:: Actions to take ::
1/ According to the extract on the opaque interface, what two items go into the object creation procedure as input variables?
2/ Pick up the extract on the opaque interface after its final sentence and continue it.

In one embodiment of the present invention, a class name from an identified object class is used to create an object of that class. The class name and the desired properties of the object to be created are given as input variables to an object creation procedure in the opaque interface 4. The object creation procedure calls the corresponding object creation function for the object system 12 that defines the class with that name. If the properties specified for the desired object are valid for objects of classes with that name, the object system 12 creates the object and returns it to the object creation function. The object creation function creates an object of the requesting unit programming language and inserts the object system handle and object system object into the requesting unit programming language object as elements The requesting unit programming language object is then returned to the requesting unit 2.

In another embodiment of the present invention, a requesting unit operates on an unidentified object by using the opaque interface 4. A procedure in the opaque interface 4 that provides the desired object operation is called by the requesting unit 2 which provides the unidentified object as an input variable. The procedure retrieves from the object the stored object system handle and uses this handle to locate the function registered with the opaque interface 4 by the object system 12 that created the unidentified object. The procedure then calls the appropriate registered function for the object system 12 that created the object, which in turn communicates with the object system to operate on that object.

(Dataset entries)
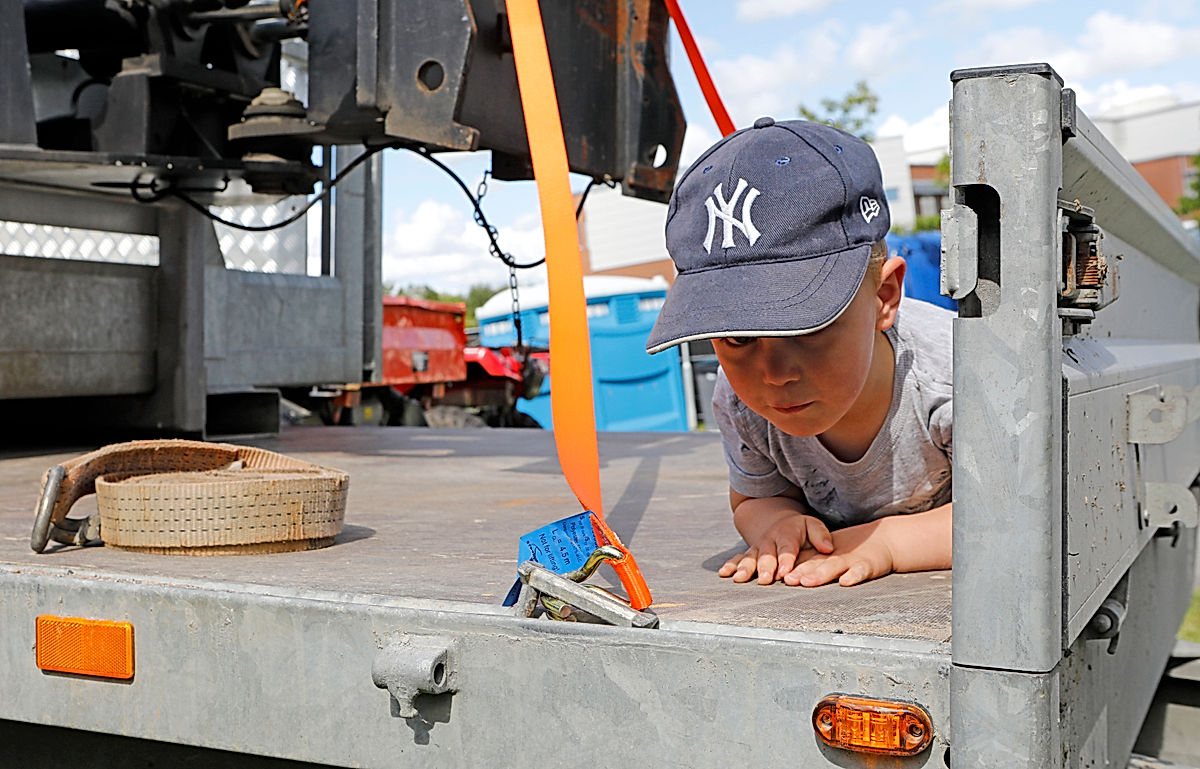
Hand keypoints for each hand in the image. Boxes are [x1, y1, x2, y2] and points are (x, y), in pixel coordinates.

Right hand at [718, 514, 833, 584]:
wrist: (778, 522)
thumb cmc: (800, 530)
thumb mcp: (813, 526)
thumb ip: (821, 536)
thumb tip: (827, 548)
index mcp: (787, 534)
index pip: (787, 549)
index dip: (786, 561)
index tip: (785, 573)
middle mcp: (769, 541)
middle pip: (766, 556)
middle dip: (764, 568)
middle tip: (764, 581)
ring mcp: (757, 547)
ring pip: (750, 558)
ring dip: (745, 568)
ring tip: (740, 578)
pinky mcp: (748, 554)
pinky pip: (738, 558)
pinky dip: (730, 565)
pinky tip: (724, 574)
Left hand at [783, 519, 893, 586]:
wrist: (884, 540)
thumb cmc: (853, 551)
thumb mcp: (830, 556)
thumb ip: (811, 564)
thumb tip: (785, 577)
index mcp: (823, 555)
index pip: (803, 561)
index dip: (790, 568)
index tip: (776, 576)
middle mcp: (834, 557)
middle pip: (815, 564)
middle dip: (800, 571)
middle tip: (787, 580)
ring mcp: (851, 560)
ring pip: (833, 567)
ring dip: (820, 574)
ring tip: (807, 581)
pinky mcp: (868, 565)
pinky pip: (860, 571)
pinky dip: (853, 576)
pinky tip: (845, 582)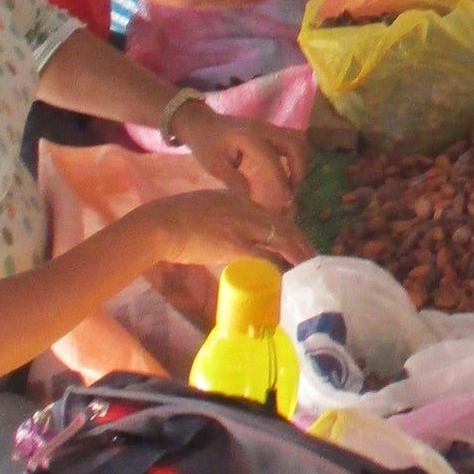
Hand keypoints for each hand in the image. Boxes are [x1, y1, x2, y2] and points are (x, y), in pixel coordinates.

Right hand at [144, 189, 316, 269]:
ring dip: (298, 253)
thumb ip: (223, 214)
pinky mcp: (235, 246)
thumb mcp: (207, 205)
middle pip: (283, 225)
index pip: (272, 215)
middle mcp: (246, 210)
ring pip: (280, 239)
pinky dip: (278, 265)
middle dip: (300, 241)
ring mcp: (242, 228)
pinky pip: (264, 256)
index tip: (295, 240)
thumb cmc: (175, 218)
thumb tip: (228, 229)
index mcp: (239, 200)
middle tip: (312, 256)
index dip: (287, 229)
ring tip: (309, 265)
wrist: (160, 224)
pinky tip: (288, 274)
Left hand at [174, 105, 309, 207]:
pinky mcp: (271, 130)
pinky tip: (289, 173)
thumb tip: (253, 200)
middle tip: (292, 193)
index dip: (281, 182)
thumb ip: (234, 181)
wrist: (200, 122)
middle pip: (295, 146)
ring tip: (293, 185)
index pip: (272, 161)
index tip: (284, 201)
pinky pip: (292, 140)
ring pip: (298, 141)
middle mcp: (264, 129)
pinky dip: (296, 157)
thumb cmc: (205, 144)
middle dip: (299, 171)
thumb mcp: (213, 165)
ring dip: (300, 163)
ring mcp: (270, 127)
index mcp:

:: Responses ::
1/ The class name and the desired properties of the object to be created.

2/
In a different embodiment of the present invention, the requesting unit 2 that is attempting to communicate with the foreign object system 12 is written in an array-oriented programming language, such as MATLAB. Requesting units written in array-oriented programming languages, that is, programming languages which have the ability to manipulate data in array structures, often need to interact with objects from foreign object systems which may or may not have array capabilities. The method of the present invention enables a requesting unit 2 written in an array-oriented programming language to take advantage of the native array capabilities of foreign object systems, while also using the array capabilities of the requesting unit's programming language to manipulate foreign objects created from foreign object systems which lack array capabilities.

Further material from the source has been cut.